Hung Hsiu-chu is almost certain to become the candidate representing the ruling Kuomintang (KMT) in next year's presidential election.
But running parallel to the presidential election will be another race between Hung and KMT chairman Eric Chu for control of the party.
When a single person takes both positions, there won't be any problem.
That was the case with President Ma Ying Ying-jeou before he resigned as KMT chairman to take the blame for the party's crushing defeat in the November local elections.
Ma has since become a lame duck, and in sharp contrast Chu has been looked upon as the "saviour" of the party until recently.
But Ma apparently has never stopped trying to exert his influence on the running of the party, particularly in the selection of its presidential candidate.
It has been said that Chu wanted Legislative Speaker Wang Jin-pyng to represent the party in the race, but Ma, who sees the parliamentary leader as the major obstacle to implementing his reform, was working against his nomination.
Whatever happened behind the scenes may never be confirmed, but the dark horse, namely Hung, is clearly on course to become the KMT presidential candidate, only pending formal confirmation of her nomination by the party congress.
The failure to have Wang represent the KMT is one of the first signs that Chu has not been in tight control of the party.
He has yet to establish an authority immune to challenges.
Ma's manipulation may have not gone public, but Chu is now facing open challenges from someone who is threatening to take over his authority completely.
There have already been open conflicts between Chu and Hung.

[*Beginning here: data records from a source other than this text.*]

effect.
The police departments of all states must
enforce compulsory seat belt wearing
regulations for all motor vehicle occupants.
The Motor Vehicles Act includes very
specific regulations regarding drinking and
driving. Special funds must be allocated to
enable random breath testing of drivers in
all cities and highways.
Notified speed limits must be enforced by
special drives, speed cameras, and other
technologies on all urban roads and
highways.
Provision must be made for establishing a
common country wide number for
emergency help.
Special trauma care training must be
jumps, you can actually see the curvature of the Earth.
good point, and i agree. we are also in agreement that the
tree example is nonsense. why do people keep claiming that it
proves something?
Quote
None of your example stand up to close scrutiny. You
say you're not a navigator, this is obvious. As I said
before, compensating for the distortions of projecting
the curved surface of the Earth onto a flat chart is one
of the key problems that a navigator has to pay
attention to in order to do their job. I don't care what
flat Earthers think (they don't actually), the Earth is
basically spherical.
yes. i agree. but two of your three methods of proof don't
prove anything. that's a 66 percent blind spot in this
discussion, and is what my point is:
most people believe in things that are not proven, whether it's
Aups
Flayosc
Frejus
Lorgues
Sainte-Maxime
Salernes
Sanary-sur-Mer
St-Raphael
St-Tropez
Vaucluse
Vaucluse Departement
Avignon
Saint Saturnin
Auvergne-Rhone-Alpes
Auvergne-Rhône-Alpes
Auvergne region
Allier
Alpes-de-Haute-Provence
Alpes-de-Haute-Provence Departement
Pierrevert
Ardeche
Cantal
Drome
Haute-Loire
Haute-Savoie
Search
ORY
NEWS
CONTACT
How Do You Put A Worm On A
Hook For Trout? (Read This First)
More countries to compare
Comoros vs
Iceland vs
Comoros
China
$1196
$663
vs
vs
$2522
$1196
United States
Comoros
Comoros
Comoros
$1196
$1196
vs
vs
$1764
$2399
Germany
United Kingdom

Chu last week said that the party would arrange for Hung to visit the United States - an arrangement that Chu thought necessary in the wake of the recent US trip that Tsai Ing-wen, the presidential candidate of the Democratic Progressive Party, went on.
But Hung did not hide her reluctance to go on such a trip. She asserted the party was not in a position to arrange such a trip for her.
And she further dismissed the party's authority in outlining a discourse for her cross-strait platform, maintaining that she was the only one who would be responsible for writing her own Taiwan-China policy.
It is not just embarrassing for the KMT chairman; it is also a warning, giving him a glimpse to what it would be like if Hung becomes president.
It is believed that Hung originally did not really mean to go for the presidency. But now she is taking over Chu's role as the "saviour" of the party.
Chu has openly declared support for Hung, but the KMT chief must perfectly understand the implication of her nomination.
If she wins, Chu will hardly be able to take credit for her victory.
It will be a winner-takes-all situation: the chances of her taking over the KMT leadership will be also high - an arrangement that is usually made to facilitate the coordination and management of both party and government.
Of course, Chu would stand a good chance of becoming premier. But in many cases, the chief of the ruling party has more influence than the premier.
That is exactly the current situation inside the KMT and the government.
And if Hung becomes president, Chu would have to wait at least eight years before he could mount a bid of his own for the presidency.
If Hung loses, Chu will definitely have to take the blame.
Supporters would blame him for his indecisiveness over the nomination process, for his refusal to represent the party in the election, and for his inability to field the strongest possible candidate.
The pressure for him to resign as party chief will be particularly high if the party also suffers a defeat in the legislative elections taking place simultaneously.
Ironically, although Chu is not running, the stakes for him are high. Some of his supporters are said to be still trying to manoeuvre for him to replace Hung as the KMT candidate.
But the nomination process has come to a point of no return, whereby any backpedaling would create substantial damage to the party.